-- START OF Information shown --

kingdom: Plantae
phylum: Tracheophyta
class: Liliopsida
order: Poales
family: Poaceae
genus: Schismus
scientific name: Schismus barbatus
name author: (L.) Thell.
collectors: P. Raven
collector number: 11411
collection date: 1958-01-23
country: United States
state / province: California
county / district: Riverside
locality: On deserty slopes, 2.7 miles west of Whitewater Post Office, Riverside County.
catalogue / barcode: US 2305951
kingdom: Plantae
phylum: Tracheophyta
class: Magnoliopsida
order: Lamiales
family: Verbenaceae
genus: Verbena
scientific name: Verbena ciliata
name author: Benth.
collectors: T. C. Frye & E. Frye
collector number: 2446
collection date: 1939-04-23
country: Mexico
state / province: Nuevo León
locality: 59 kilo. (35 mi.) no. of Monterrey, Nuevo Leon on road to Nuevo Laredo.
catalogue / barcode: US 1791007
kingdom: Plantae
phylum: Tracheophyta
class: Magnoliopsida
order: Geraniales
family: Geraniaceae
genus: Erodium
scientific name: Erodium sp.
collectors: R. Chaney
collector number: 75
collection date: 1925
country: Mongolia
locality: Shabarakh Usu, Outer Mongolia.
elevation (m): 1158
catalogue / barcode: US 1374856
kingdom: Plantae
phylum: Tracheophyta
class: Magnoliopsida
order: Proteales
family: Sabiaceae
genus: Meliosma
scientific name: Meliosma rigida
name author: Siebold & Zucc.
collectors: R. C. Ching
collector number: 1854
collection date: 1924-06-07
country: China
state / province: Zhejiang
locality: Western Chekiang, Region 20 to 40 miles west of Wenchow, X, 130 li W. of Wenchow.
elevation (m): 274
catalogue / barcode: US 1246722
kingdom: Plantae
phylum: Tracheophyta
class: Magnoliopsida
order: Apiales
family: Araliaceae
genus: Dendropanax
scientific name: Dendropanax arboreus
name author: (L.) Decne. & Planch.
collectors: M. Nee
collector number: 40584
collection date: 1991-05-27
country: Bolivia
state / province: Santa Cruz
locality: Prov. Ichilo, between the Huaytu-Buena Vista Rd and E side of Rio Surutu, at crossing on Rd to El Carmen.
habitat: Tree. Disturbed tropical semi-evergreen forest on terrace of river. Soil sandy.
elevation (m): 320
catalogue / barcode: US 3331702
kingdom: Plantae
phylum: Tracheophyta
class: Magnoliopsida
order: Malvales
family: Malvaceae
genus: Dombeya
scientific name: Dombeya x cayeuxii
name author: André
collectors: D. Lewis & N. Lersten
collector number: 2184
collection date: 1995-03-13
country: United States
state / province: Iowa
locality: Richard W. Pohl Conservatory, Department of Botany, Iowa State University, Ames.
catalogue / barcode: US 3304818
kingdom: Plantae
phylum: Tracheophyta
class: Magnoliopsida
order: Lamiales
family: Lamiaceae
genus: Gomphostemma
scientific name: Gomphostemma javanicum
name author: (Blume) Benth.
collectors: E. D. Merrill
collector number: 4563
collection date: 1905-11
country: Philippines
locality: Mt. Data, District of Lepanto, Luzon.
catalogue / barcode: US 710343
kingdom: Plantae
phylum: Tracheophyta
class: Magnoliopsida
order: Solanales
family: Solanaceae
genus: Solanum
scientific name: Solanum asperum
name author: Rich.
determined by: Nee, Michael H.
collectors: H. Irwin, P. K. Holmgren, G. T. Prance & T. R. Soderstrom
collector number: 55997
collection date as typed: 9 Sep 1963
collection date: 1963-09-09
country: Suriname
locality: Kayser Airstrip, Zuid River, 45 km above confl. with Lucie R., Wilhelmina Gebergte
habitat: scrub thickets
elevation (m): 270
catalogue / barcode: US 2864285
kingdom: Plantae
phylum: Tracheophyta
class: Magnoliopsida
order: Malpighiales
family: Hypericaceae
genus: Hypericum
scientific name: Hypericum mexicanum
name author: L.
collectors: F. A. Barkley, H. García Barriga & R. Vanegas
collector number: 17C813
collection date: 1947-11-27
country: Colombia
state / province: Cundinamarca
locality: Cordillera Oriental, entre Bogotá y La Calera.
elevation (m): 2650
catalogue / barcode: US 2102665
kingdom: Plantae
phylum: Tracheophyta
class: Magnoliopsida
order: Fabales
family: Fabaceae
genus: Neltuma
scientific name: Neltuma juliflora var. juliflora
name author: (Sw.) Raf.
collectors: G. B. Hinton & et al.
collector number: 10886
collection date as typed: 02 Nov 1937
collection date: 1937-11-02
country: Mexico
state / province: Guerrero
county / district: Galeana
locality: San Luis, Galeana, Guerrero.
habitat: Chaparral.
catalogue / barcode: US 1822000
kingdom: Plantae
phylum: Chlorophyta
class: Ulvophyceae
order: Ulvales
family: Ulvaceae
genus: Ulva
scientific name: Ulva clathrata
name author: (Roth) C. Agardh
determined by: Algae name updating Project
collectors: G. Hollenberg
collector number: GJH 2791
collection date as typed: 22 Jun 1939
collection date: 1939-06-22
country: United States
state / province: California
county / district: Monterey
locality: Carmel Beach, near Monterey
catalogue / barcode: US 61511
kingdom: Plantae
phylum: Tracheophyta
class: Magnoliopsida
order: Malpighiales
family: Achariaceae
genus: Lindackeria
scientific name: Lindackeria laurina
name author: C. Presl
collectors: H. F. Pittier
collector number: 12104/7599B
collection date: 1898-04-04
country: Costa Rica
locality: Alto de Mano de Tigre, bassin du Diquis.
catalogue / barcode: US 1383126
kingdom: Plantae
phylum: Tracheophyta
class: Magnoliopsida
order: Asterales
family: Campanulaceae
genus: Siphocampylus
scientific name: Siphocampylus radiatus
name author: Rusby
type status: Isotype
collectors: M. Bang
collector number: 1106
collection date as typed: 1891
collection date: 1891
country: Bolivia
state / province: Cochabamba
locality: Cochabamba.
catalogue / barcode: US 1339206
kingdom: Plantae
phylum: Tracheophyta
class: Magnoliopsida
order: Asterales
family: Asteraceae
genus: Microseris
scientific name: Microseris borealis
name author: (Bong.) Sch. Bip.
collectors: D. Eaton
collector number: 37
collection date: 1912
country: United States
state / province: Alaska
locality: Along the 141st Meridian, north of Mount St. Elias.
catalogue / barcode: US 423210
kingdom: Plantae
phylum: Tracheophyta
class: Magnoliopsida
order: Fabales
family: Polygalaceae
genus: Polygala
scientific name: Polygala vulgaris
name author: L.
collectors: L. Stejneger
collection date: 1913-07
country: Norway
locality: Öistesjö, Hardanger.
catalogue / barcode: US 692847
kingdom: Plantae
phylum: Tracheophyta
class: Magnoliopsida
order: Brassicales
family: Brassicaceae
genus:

-- END OF Information shown --

◆ To be done
Reproduce every line of the entries above verbatim, from the first entry through the last.

◆ Exercise output
kingdom: Plantae
phylum: Tracheophyta
class: Liliopsida
order: Poales
family: Poaceae
genus: Schismus
scientific name: Schismus barbatus
name author: (L.) Thell.
collectors: P. Raven
collector number: 11411
collection date: 1958-01-23
country: United States
state / province: California
county / district: Riverside
locality: On deserty slopes, 2.7 miles west of Whitewater Post Office, Riverside County.
catalogue / barcode: US 2305951
kingdom: Plantae
phylum: Tracheophyta
class: Magnoliopsida
order: Lamiales
family: Verbenaceae
genus: Verbena
scientific name: Verbena ciliata
name author: Benth.
collectors: T. C. Frye & E. Frye
collector number: 2446
collection date: 1939-04-23
country: Mexico
state / province: Nuevo León
locality: 59 kilo. (35 mi.) no. of Monterrey, Nuevo Leon on road to Nuevo Laredo.
catalogue / barcode: US 1791007
kingdom: Plantae
phylum: Tracheophyta
class: Magnoliopsida
order: Geraniales
family: Geraniaceae
genus: Erodium
scientific name: Erodium sp.
collectors: R. Chaney
collector number: 75
collection date: 1925
country: Mongolia
locality: Shabarakh Usu, Outer Mongolia.
elevation (m): 1158
catalogue / barcode: US 1374856
kingdom: Plantae
phylum: Tracheophyta
class: Magnoliopsida
order: Proteales
family: Sabiaceae
genus: Meliosma
scientific name: Meliosma rigida
name author: Siebold & Zucc.
collectors: R. C. Ching
collector number: 1854
collection date: 1924-06-07
country: China
state / province: Zhejiang
locality: Western Chekiang, Region 20 to 40 miles west of Wenchow, X, 130 li W. of Wenchow.
elevation (m): 274
catalogue / barcode: US 1246722
kingdom: Plantae
phylum: Tracheophyta
class: Magnoliopsida
order: Apiales
family: Araliaceae
genus: Dendropanax
scientific name: Dendropanax arboreus
name author: (L.) Decne. & Planch.
collectors: M. Nee
collector number: 40584
collection date: 1991-05-27
country: Bolivia
state / province: Santa Cruz
locality: Prov. Ichilo, between the Huaytu-Buena Vista Rd and E side of Rio Surutu, at crossing on Rd to El Carmen.
habitat: Tree. Disturbed tropical semi-evergreen forest on terrace of river. Soil sandy.
elevation (m): 320
catalogue / barcode: US 3331702
kingdom: Plantae
phylum: Tracheophyta
class: Magnoliopsida
order: Malvales
family: Malvaceae
genus: Dombeya
scientific name: Dombeya x cayeuxii
name author: André
collectors: D. Lewis & N. Lersten
collector number: 2184
collection date: 1995-03-13
country: United States
state / province: Iowa
locality: Richard W. Pohl Conservatory, Department of Botany, Iowa State University, Ames.
catalogue / barcode: US 3304818
kingdom: Plantae
phylum: Tracheophyta
class: Magnoliopsida
order: Lamiales
family: Lamiaceae
genus: Gomphostemma
scientific name: Gomphostemma javanicum
name author: (Blume) Benth.
collectors: E. D. Merrill
collector number: 4563
collection date: 1905-11
country: Philippines
locality: Mt. Data, District of Lepanto, Luzon.
catalogue / barcode: US 710343
kingdom: Plantae
phylum: Tracheophyta
class: Magnoliopsida
order: Solanales
family: Solanaceae
genus: Solanum
scientific name: Solanum asperum
name author: Rich.
determined by: Nee, Michael H.
collectors: H. Irwin, P. K. Holmgren, G. T. Prance & T. R. Soderstrom
collector number: 55997
collection date as typed: 9 Sep 1963
collection date: 1963-09-09
country: Suriname
locality: Kayser Airstrip, Zuid River, 45 km above confl. with Lucie R., Wilhelmina Gebergte
habitat: scrub thickets
elevation (m): 270
catalogue / barcode: US 2864285
kingdom: Plantae
phylum: Tracheophyta
class: Magnoliopsida
order: Malpighiales
family: Hypericaceae
genus: Hypericum
scientific name: Hypericum mexicanum
name author: L.
collectors: F. A. Barkley, H. García Barriga & R. Vanegas
collector number: 17C813
collection date: 1947-11-27
country: Colombia
state / province: Cundinamarca
locality: Cordillera Oriental, entre Bogotá y La Calera.
elevation (m): 2650
catalogue / barcode: US 2102665
kingdom: Plantae
phylum: Tracheophyta
class: Magnoliopsida
order: Fabales
family: Fabaceae
genus: Neltuma
scientific name: Neltuma juliflora var. juliflora
name author: (Sw.) Raf.
collectors: G. B. Hinton & et al.
collector number: 10886
collection date as typed: 02 Nov 1937
collection date: 1937-11-02
country: Mexico
state / province: Guerrero
county / district: Galeana
locality: San Luis, Galeana, Guerrero.
habitat: Chaparral.
catalogue / barcode: US 1822000
kingdom: Plantae
phylum: Chlorophyta
class: Ulvophyceae
order: Ulvales
family: Ulvaceae
genus: Ulva
scientific name: Ulva clathrata
name author: (Roth) C. Agardh
determined by: Algae name updating Project
collectors: G. Hollenberg
collector number: GJH 2791
collection date as typed: 22 Jun 1939
collection date: 1939-06-22
country: United States
state / province: California
county / district: Monterey
locality: Carmel Beach, near Monterey
catalogue / barcode: US 61511
kingdom: Plantae
phylum: Tracheophyta
class: Magnoliopsida
order: Malpighiales
family: Achariaceae
genus: Lindackeria
scientific name: Lindackeria laurina
name author: C. Presl
collectors: H. F. Pittier
collector number: 12104/7599B
collection date: 1898-04-04
country: Costa Rica
locality: Alto de Mano de Tigre, bassin du Diquis.
catalogue / barcode: US 1383126
kingdom: Plantae
phylum: Tracheophyta
class: Magnoliopsida
order: Asterales
family: Campanulaceae
genus: Siphocampylus
scientific name: Siphocampylus radiatus
name author: Rusby
type status: Isotype
collectors: M. Bang
collector number: 1106
collection date as typed: 1891
collection date: 1891
country: Bolivia
state / province: Cochabamba
locality: Cochabamba.
catalogue / barcode: US 1339206
kingdom: Plantae
phylum: Tracheophyta
class: Magnoliopsida
order: Asterales
family: Asteraceae
genus: Microseris
scientific name: Microseris borealis
name author: (Bong.) Sch. Bip.
collectors: D. Eaton
collector number: 37
collection date: 1912
country: United States
state / province: Alaska
locality: Along the 141st Meridian, north of Mount St. Elias.
catalogue / barcode: US 423210
kingdom: Plantae
phylum: Tracheophyta
class: Magnoliopsida
order: Fabales
family: Polygalaceae
genus: Polygala
scientific name: Polygala vulgaris
name author: L.
collectors: L. Stejneger
collection date: 1913-07
country: Norway
locality: Öistesjö, Hardanger.
catalogue / barcode: US 692847
kingdom: Plantae
phylum: Tracheophyta
class: Magnoliopsida
order: Brassicales
family: Brassicaceae
genus:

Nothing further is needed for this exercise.